**ABOUT THIS EXERCISE:** Below are some records. Return exactly the lines from the one with "a valid URL." to the one with "is refactored to", and nothing else.
[Start of section]
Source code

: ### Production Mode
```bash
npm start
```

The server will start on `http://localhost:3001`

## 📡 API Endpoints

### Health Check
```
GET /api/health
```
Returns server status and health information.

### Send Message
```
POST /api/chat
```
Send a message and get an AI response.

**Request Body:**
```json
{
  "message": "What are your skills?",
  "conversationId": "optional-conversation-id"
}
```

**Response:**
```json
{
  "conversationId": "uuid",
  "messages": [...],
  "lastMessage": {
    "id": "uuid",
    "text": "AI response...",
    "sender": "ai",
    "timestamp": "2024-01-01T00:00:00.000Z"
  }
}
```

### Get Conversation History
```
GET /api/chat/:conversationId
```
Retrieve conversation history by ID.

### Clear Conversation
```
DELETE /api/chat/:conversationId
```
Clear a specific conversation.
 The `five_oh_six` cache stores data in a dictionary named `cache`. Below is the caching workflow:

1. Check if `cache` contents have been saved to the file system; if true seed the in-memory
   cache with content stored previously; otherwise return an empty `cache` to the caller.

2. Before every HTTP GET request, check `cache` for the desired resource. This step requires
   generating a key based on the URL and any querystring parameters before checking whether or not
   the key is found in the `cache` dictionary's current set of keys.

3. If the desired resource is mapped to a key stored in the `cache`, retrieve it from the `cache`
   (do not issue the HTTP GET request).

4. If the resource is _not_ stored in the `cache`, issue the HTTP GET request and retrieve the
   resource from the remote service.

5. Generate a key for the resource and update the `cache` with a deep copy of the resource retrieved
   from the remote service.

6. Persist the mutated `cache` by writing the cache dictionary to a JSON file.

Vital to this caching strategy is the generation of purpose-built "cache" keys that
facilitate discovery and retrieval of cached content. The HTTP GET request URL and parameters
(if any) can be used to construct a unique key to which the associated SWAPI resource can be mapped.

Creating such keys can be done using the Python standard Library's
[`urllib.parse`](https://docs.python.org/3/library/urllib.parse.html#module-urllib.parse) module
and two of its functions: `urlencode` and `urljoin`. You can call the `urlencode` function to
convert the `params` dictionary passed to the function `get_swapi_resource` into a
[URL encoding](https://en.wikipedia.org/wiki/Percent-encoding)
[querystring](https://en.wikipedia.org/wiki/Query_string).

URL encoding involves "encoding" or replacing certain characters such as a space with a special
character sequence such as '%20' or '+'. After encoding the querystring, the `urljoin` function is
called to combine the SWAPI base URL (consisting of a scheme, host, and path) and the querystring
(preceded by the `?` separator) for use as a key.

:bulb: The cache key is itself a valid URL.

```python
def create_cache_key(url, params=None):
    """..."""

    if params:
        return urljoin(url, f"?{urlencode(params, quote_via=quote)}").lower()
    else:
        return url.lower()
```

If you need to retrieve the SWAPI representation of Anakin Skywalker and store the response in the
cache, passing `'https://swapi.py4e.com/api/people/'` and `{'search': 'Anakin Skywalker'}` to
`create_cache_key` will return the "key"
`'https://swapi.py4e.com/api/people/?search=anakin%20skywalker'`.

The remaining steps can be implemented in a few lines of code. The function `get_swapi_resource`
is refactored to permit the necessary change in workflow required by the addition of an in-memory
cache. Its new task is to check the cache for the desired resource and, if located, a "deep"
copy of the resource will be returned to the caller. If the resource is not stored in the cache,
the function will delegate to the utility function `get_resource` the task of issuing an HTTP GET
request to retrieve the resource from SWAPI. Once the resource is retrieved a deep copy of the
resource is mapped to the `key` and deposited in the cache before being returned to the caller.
[End of section]
**YOUR SOLUTION:**
:bulb: The cache key is itself a valid URL.

```python
def create_cache_key(url, params=None):
    """..."""

    if params:
        return urljoin(url, f"?{urlencode(params, quote_via=quote)}").lower()
    else:
        return url.lower()
```

If you need to retrieve the SWAPI representation of Anakin Skywalker and store the response in the
cache, passing `'https://swapi.py4e.com/api/people/'` and `{'search': 'Anakin Skywalker'}` to
`create_cache_key` will return the "key"
`'https://swapi.py4e.com/api/people/?search=anakin%20skywalker'`.

The remaining steps can be implemented in a few lines of code. The function `get_swapi_resource`
is refactored to permit the necessary change in workflow required by the addition of an in-memory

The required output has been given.